6.2. Numerical Simulations of Ring Galaxy Hydrodynamics
6.2.1. The First Simulations: 1970s
The first models of gas dynamics in ring galaxies were those of Theys and Spiegel (1977), using Prendergast's "beam scheme" (Sanders and Prendergast 1974). Theys and Spiegel presented simulations of both the gravitational breakup of isolated rotating rings, and galaxy-galaxy collisions with both gas and stellar components modeled by particles in the target disk. The ring breakup simulations were two-dimensional with self-gravity computed on a 128 × 128 grid with particles representing individual clouds and obeying a polytropic equation of state with index = 2. The ring was set up in centrifugal equilibrium, but evidently in a marginally gravitationally unstable state. The basic result was that the ring fragmented within a few free-fall times ( 108 yr.) into dense clumps, and the number of clumps was about equal to the number of initial Jeans lengths along the circumference of the ring. The simulation also included the conversion of gas clouds to stars, but no significant differences developed between the stars and clouds over the duration of the simulation. Subsequently, this result for an idealized material ring has often been uncritically cited as proof of the existence of a bead instability in (propagating, not material) ring waves.

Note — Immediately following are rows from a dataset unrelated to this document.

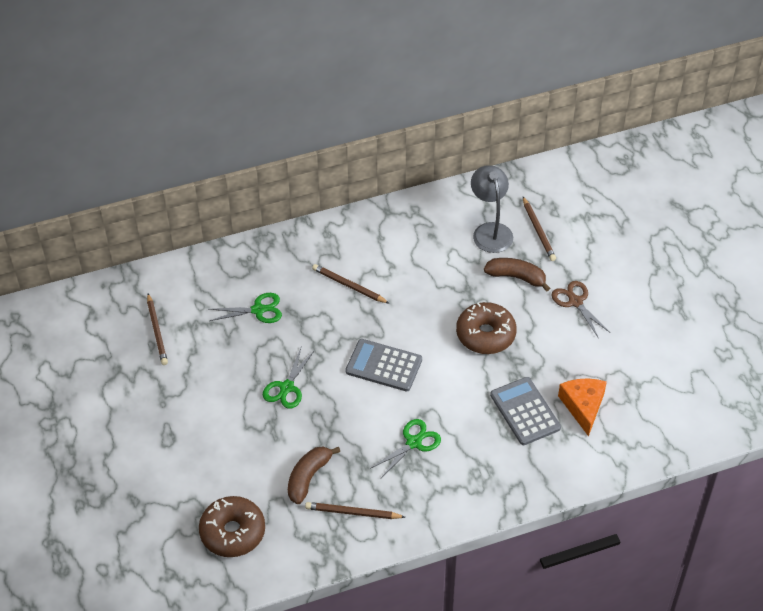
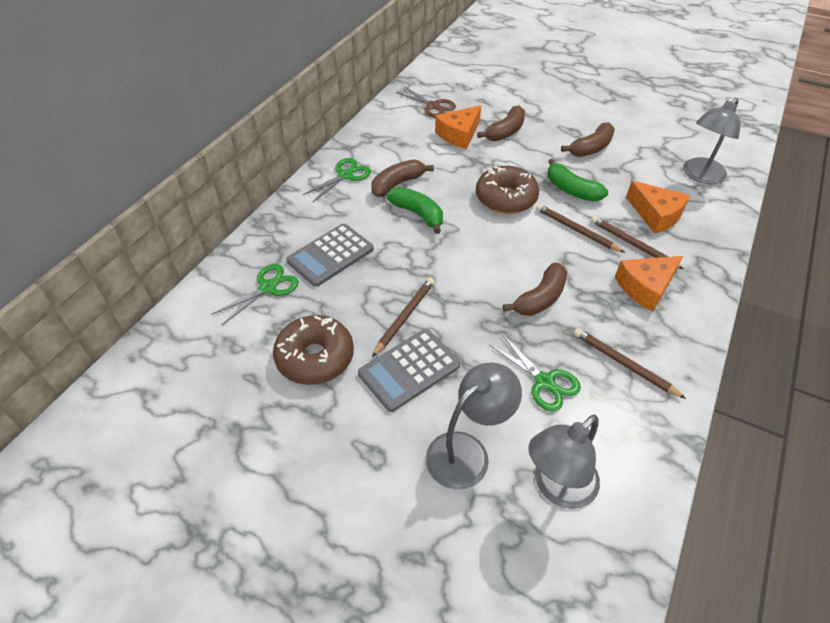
brown banana: [288,446,340,504] [484,258,550,292] = 2 -> [371,160,434,197] [477,105,525,141] [503,262,567,316] [561,122,615,157] = 4
green banana: none = 0 -> [387,187,443,234] [547,159,608,201] = 2
grey lamp: [471,165,513,253] = 1 -> [426,362,522,490] [528,415,600,509] [683,98,741,184] = 3
orange cheese: [558,378,607,437] = 1 -> [435,105,481,149] [615,256,683,312] [626,181,690,234] = 3

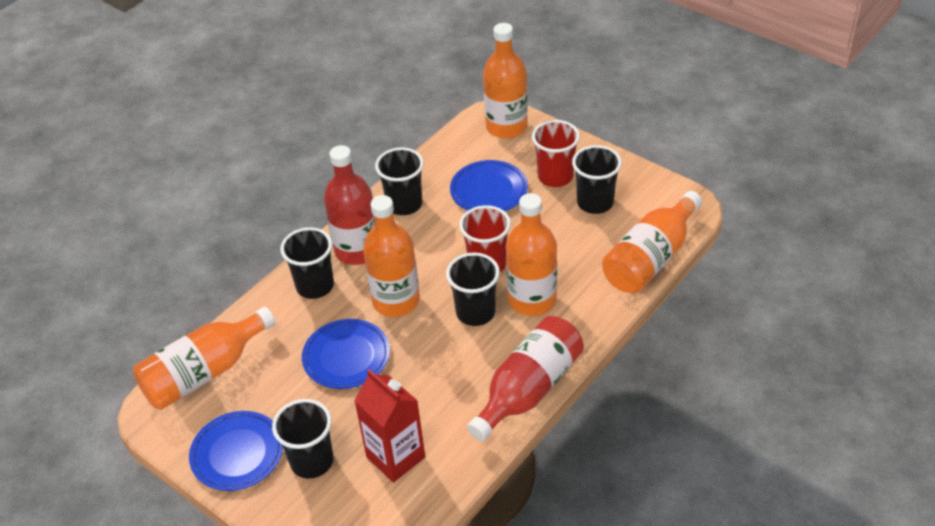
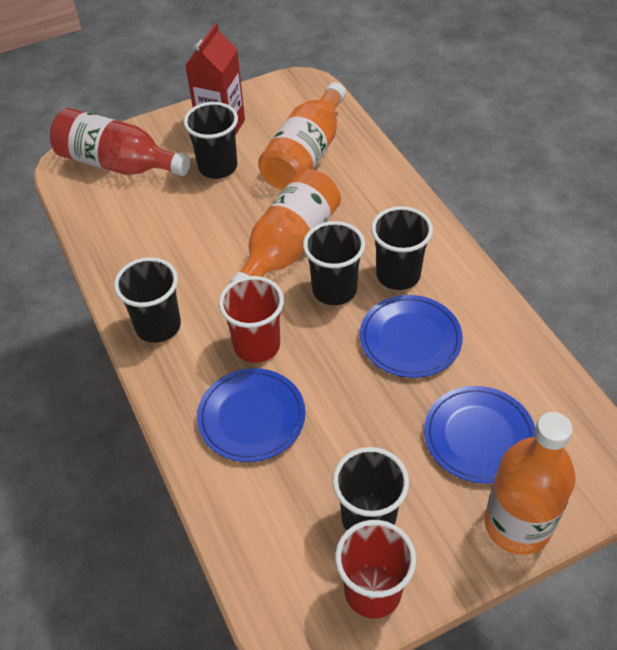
orange bottle: [133,307,276,410] [363,195,420,317] [483,23,528,139] [506,193,557,316] [602,191,702,293] = 5 -> [229,169,341,283] [258,82,346,190] [484,412,576,555] = 3
red bottle: [324,145,375,265] [467,316,584,441] = 2 -> [50,108,190,176] = 1

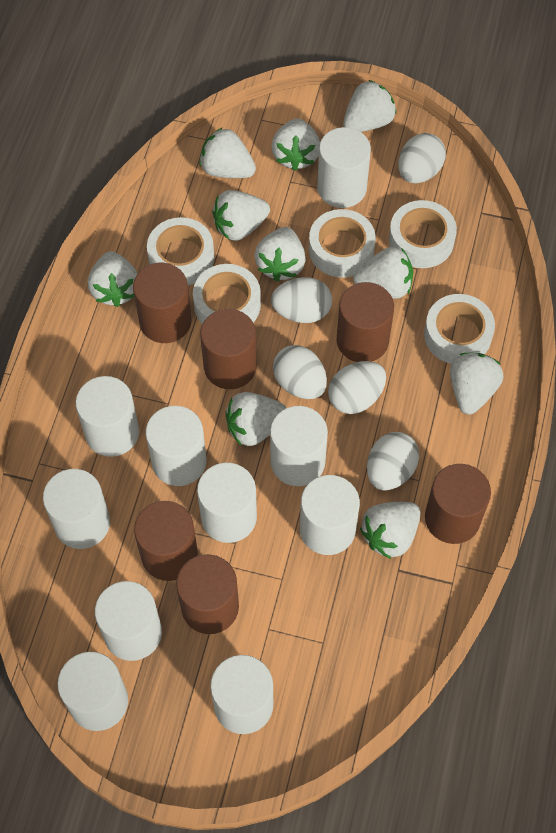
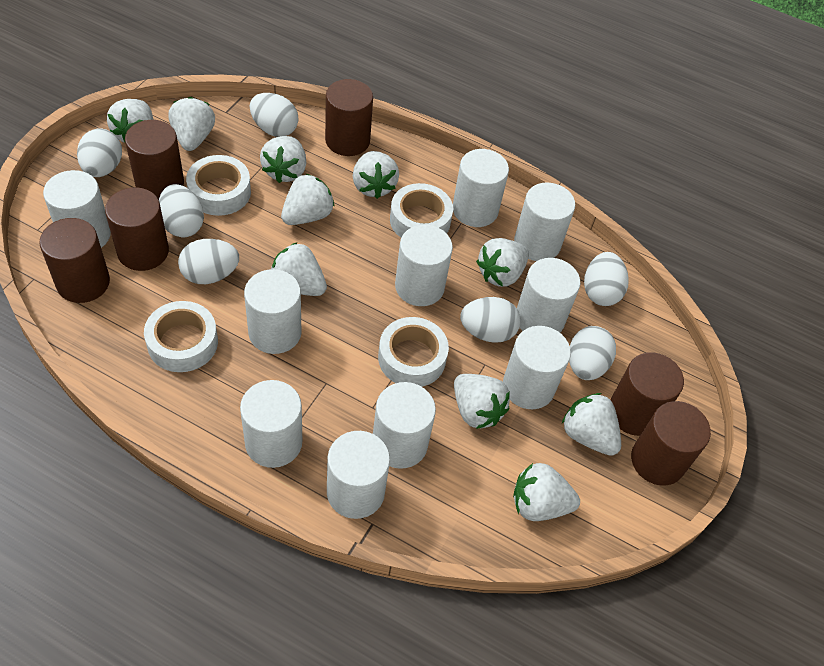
white egg: [271,277,332,323] [273,345,327,399] [328,361,386,414] [367,432,419,490] [398,133,446,183] = 5 -> [77,128,122,177] [159,184,204,237] [178,239,239,284] [250,93,299,137] [460,297,521,343] [569,326,616,380] [584,252,629,306] = 7
white tape: [147,217,214,285] [193,264,261,324] [309,209,376,277] [389,200,457,268] [424,294,495,364] = 5 -> [144,301,218,372] [186,155,251,216] [378,317,449,387] [390,183,453,238] = 4

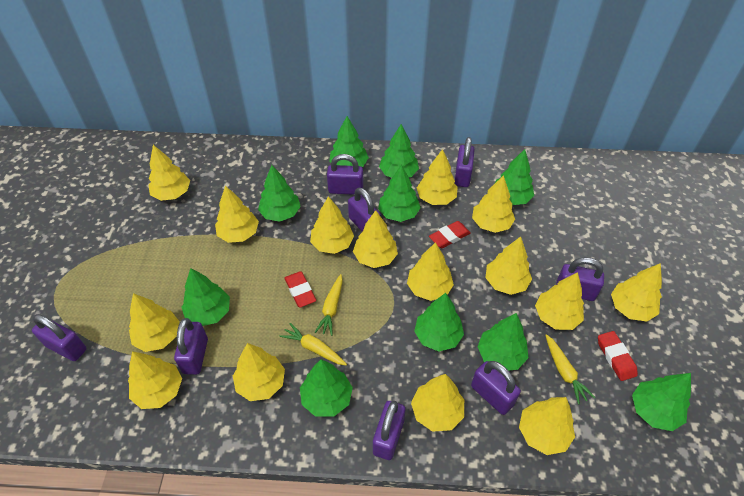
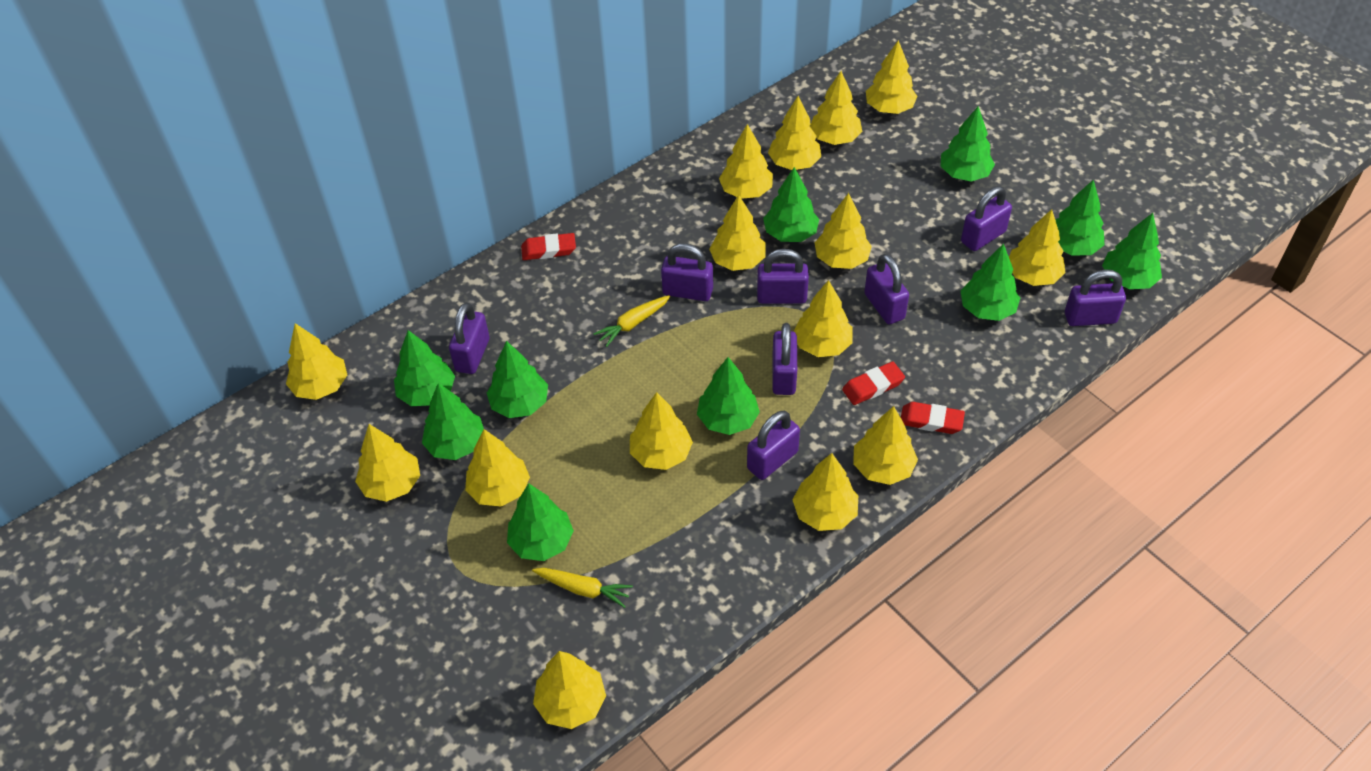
yellow carrot: [280,323,347,365] [315,274,343,336] [545,334,595,404] = 3 -> [532,568,633,608] [593,295,670,347] = 2

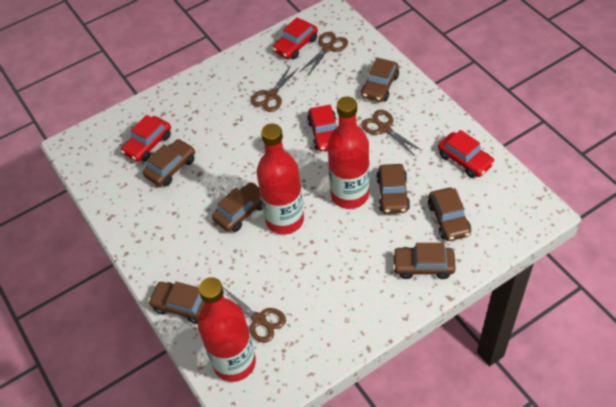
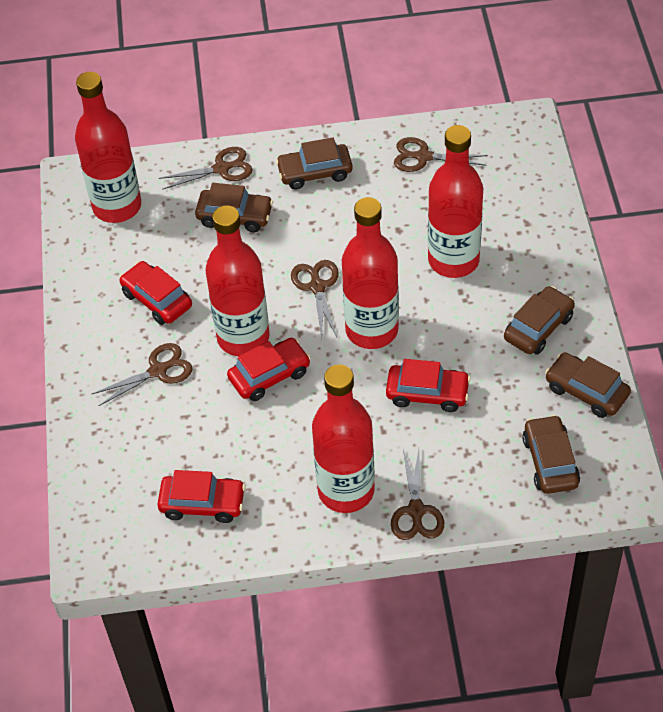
brown car: [143,139,195,186] [148,282,205,324] [212,182,263,232] [361,58,399,102] [376,164,410,214] [393,243,456,279] [428,188,471,241] = 7 -> [195,183,273,232] [276,137,352,189] [504,286,575,355] [522,415,580,494] [545,352,631,418] = 5
brown scissors: [222,286,286,343] [250,65,299,112] [301,32,348,75] [362,110,422,156] = 4 -> [92,343,193,406] [159,147,253,190] [291,260,339,337] [391,449,444,540] [394,137,488,172] = 5
red bottle: [198,277,256,382] [256,124,304,235] [328,96,369,209] = 3 -> [75,72,141,223] [205,206,270,356] [312,365,375,513] [342,197,399,349] [428,125,483,278] = 5

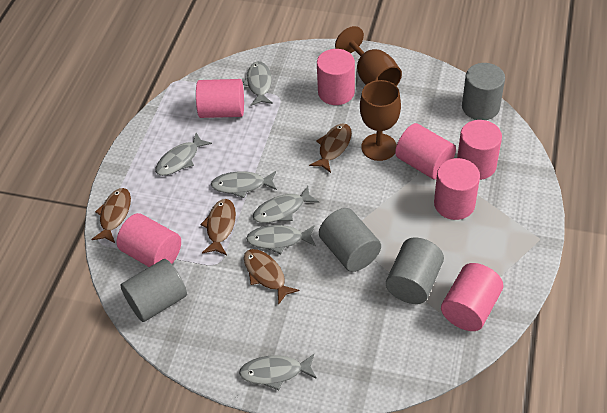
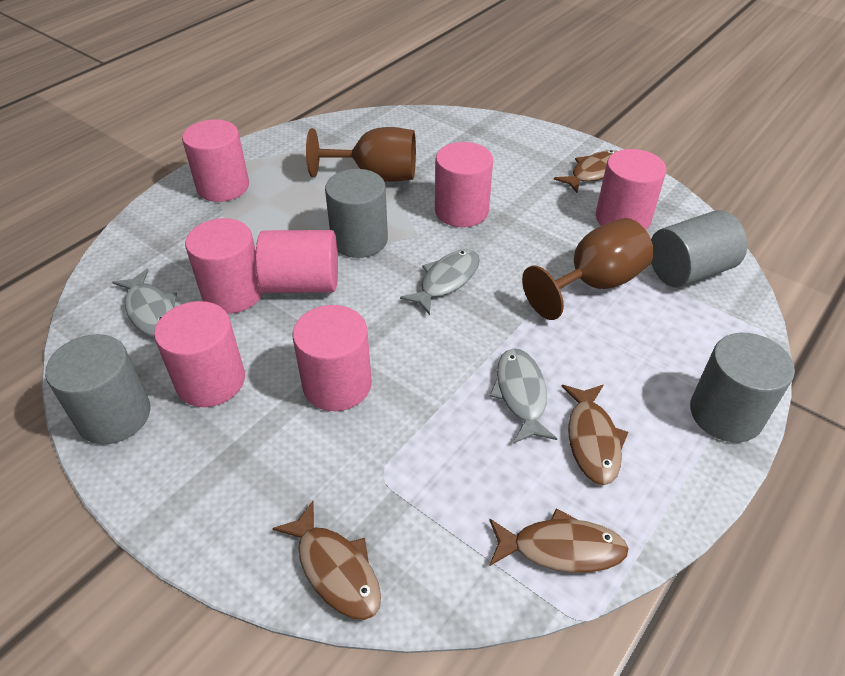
grey fish: [155,133,212,176] [211,171,277,198] [239,354,317,390] [243,61,273,106] [246,225,316,254] [253,186,319,223] = 6 -> [112,269,177,337] [400,249,480,315] [489,348,557,444] = 3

Theys and Spiegel carried out two types of collision simulation, one with complete cylindrical symmetry, and the other was apparently a fully self-consistent three-dimensional model. Unfortunately the primary galaxy did not include a massive halo, and by the authors' description it seems that the unperturbed disk was subject to the bar instability (see e.g., Binney and Tremaine 1987, Section 6.3), and excessive disk heating in the stellar component. The number of particles was also quite small. Nonetheless, the development of the ring was evident in the gas. The ring formation and propagation are more obvious in the symmetric models, where the disk is made up of N rings.